Ex-Alberta cabinet minister Gary Mar, now president of the Petroleum Services Association of Canada, told CBC that front-line workers feel the impact when companies like Suncor Energy, Husky Energy, Cenovus Energy, MEG Energy, and Seven Generations Energy slash capital spending.
“You’ve seen how producer companies who are our customers are cutting back on their capital budgets and their expenditures,” and “that means there is not work for employees of our member companies,” he said. “Liquidity for these companies will be a big issue for governments in determining how we can recover from some circumstances we find ourselves in.”
But CBC also points to this week’s widely-circulated open letter to Prime Minister Justin Trudeau from a group of environmental, labour, and faith organizations representing about 1.3 million people. “Giving billions of dollars to failing oil and gas companies will not help workers and only prolongs our reliance on fossil fuels,” the groups wrote. “If you pour money into the wealthiest people in the country and the biggest corporations, it doesn’t trickle down to the workers,” added Rev. Cheri Di Novo of Toronto’s Trinity St. Paul’s United Church. “It tends to stay at the top.”
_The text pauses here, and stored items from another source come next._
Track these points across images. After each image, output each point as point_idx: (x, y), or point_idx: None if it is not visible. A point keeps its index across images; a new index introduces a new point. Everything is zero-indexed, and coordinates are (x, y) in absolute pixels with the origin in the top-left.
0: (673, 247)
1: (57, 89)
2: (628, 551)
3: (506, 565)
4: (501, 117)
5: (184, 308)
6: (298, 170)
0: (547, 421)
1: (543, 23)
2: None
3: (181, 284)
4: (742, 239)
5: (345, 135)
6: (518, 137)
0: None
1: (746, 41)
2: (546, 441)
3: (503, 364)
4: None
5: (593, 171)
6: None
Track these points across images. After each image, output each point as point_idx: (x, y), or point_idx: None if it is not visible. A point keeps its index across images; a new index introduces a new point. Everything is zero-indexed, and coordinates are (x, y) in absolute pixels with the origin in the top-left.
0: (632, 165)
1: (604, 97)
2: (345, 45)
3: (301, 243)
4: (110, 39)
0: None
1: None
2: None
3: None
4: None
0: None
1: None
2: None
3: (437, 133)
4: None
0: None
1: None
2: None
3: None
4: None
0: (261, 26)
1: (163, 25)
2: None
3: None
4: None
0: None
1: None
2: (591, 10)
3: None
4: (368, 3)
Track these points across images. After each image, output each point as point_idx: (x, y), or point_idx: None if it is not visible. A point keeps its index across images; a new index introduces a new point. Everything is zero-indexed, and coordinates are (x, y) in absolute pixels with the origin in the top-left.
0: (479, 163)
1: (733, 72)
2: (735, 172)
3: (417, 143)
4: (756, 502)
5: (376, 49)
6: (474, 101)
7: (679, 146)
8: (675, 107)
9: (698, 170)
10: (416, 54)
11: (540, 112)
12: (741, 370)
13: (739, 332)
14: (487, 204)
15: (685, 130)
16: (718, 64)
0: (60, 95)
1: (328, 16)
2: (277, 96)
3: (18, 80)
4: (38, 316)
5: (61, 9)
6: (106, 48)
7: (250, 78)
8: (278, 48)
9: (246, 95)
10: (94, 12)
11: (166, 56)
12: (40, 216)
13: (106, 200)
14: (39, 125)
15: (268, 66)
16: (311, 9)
On Wednesday, a group of 265 academics from 33 universities and 12 associations released their own letter to Trudeau. “Given that the proposed bailout package has been negotiated secretly with the United Conservative Party (UCP) government of Alberta and the Canadian Association of Petroleum Producers (CAPP), Canadians have a right to be concerned that its contents may represent only a narrow set of perspectives and interests,” they wrote.
“As Canadian researchers in multiple fields related to the climate crisis and the economy, we urge the government to channel public revenues both to the immediate health crisis, and toward economic planning that will provide long-term benefits for Canadian workers and families, our ecosystems, and the climate,” they added. “We also urge governments at all levels to avoid sacrificing democratic principles in the name of expediency, by including a broad range of civil society representatives in decision-making about how these large investments in our future will be made.”
The industry analysis by University of Calgary School of Public Policy fellow Richard Masson and economist Jennifer Winter concluded that crashing oil demand, combined with a surge of new supply from Saudi Arabia and Russia, “presents a challenge to the Canadian industry that is greater than either the oil price crash of 2014 or the National Energy Program of the 1980s,” the Financial Post writes.
“During each of those two shocks, Masson said, Canadian companies were able to move rigs and investment dollars to the U.S.,” the paper adds. “But with some investment banks projecting that up to 40% of U.S. oil producers could fail in the next two years, ‘it seems companies don’t have a lot of good options,’ Masson said.”
But the two analysts are joining the call for Ottawa to throw good money after bad, concluding that a mere C$2 billion to buy preferred shares in the failing fossils could “substantially improve balance sheet ratios and provide cash to help prevent insolvency.”
On Monday, TD Securities calculated capital expenditure cuts by fossils across North America at US$20 billion, but found those measures would only reduce output by 1.3 million barrels per day, out of a total U.S. and Canadian production of 17 million barrels. “This is a massive reduction, but pales in comparison to near-term global demand destruction,” wrote TD analyst Aaron Bilkoski. At the time, various estimates were putting the global demand drop at eight to 11 million barrels per day. In a media briefing yesterday, International Energy Agency Executive Director Fatih Birol calculated the daily total at 20 million barrels.
On Tuesday, Suncor announced it was partially shutting down production at its Fort Hills tar sands/oil sands mine due to “extremely low” prices.